Scanlan was appointed to her job in the Scottish Legal Complaints Commission by anti-booze crusader Kenny MacAskill. She wrote: "Was out on the razzle, again, last night so bit cross-eyed this morning. Please excuse any consequent gibberish."
Divorce lawyer Scanlan sent the lengthy email at 11.30am one day in November last year to watchdog chief Eileen Masterman. It was also copied to Alan Paterson, a law professor at Strathclyde University.
Campaigner Peter Cherbi, who champions legal and consumer issues, said: "This is not the sort of service the people of Scotland deserve. "It's not very good conduct for people who are supposed to be in some of the most respectable positions in the legal profession."
Scanlan was hand picked by Justice Secretary MacAskill as one of five lawyers to serve on the SLCC - a "one-stop shop" for complaints against lawyers.
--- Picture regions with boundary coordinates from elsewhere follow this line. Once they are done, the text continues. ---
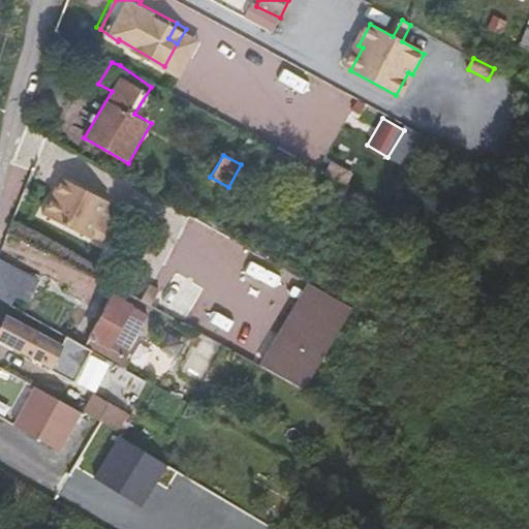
[(60,179),(42,213),(88,236),(106,200),(60,179)]
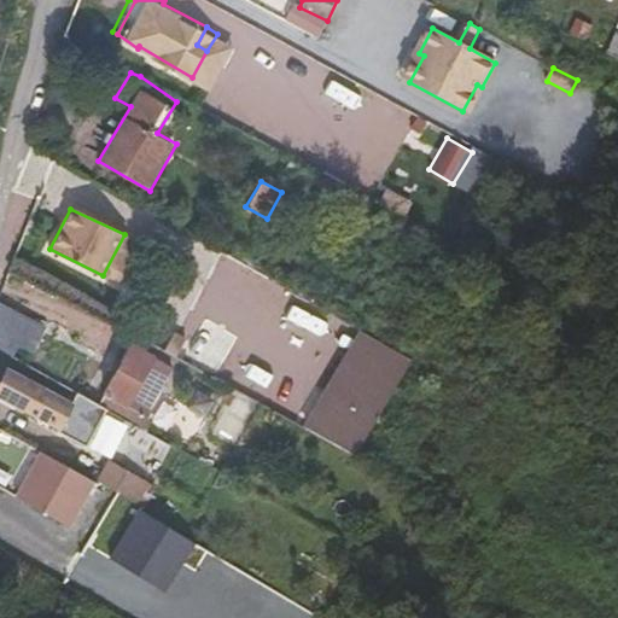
[(0,343),(11,350),(15,342),(30,351),(42,328),(0,304),(0,343)]
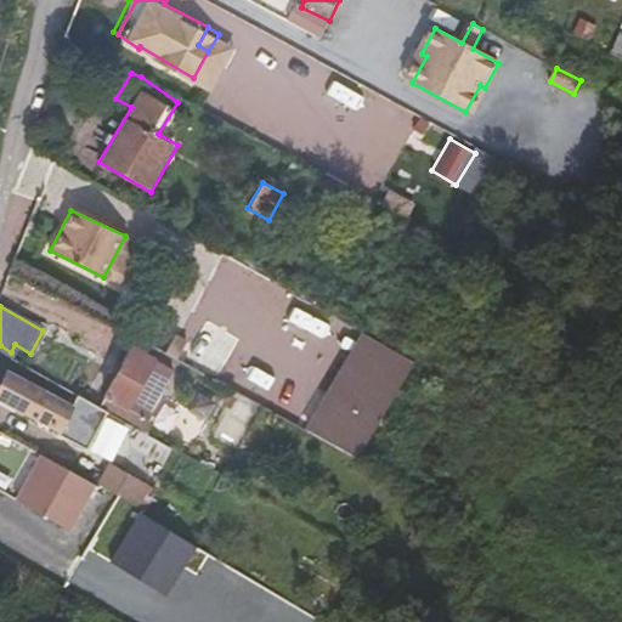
[(177,332),(165,352),(216,382),(242,338),(209,320),(197,343),(177,332)]
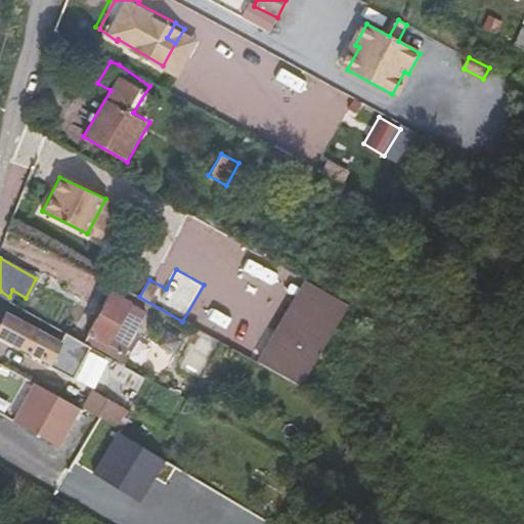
[(251,360),(294,385),(337,297),(294,272),(251,360)]
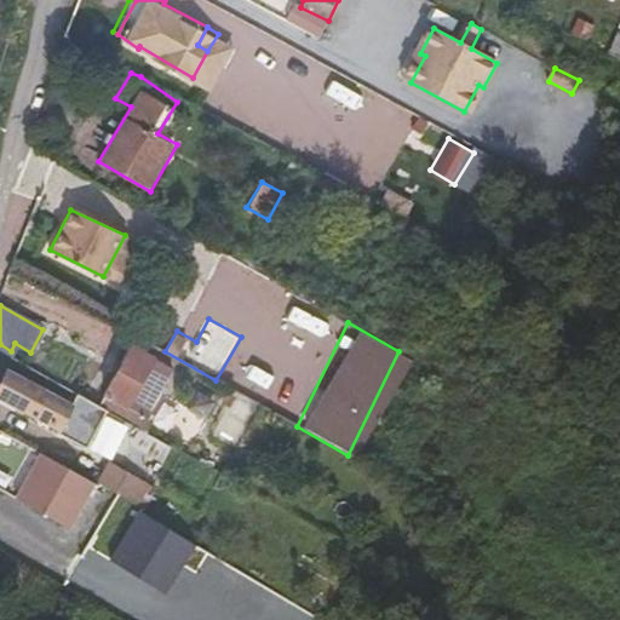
[(128,345),(103,394),(145,415),(170,369),(128,345)]
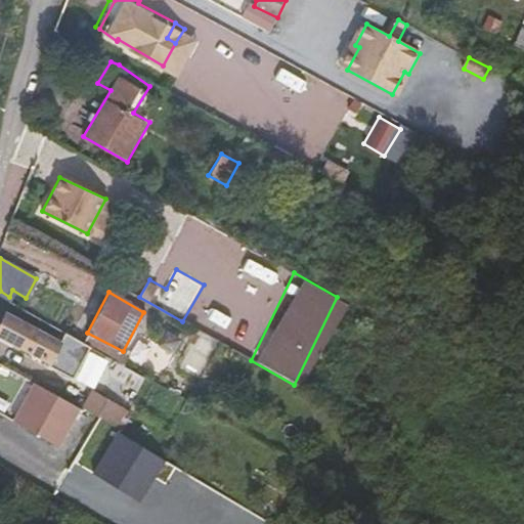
[(0,314),(0,328),(49,355),(58,340),(3,309),(0,314)]
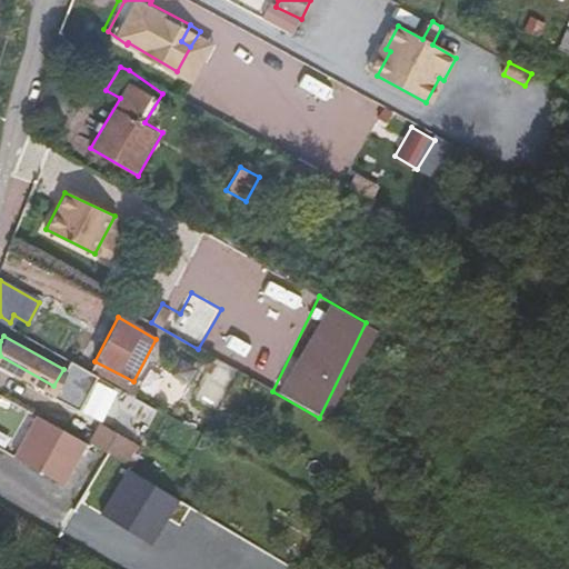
[(70,357),(63,369),(53,386),(51,390),(78,405),(97,371),(70,357)]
MacAskill plans to enforce mimimum prices for drink to combat alcoholism and drink-related problems.
The SLCC was set up by the Scottish Government to "modernise the legal complaints" system and ensure gripes are resolved quickly and effectively. It was formed after complaints that self-regulation by the Law Society of Scotland often protected crooked lawyers through cronyism.
Scanlan's email - about an insurance policy to cover solicitors' mistakes and misuse of clients' cash - was released to legal reform campaigners through a Freedom of Information request. The request also released emails from Scanlan attacking outspoken legal reform group Scotland Against Crooked Lawyers.
In one email, she wrote: "I would prefer that we not give any recognition to SACL. "I do not see why we have to name them even if we are bound to engage with them. "Their website is offensive and so far as I am aware no reputable organisations has anything to do with them"
Scanlan is a specialist in family law at Glasgow-based Russells Gibson McCaffrey.
She has also tutored in family law at Glasgow Caledonian University and was deputy chair of the Scottish Legal Aid Board between 1997 and 2007. She was also director of the Legal Defence Union between 1998 and 2002. She earns £350 a day plus expenses for her work with the SLCC.
When asked about the emails, Scanlan told us: "I have nothing to say."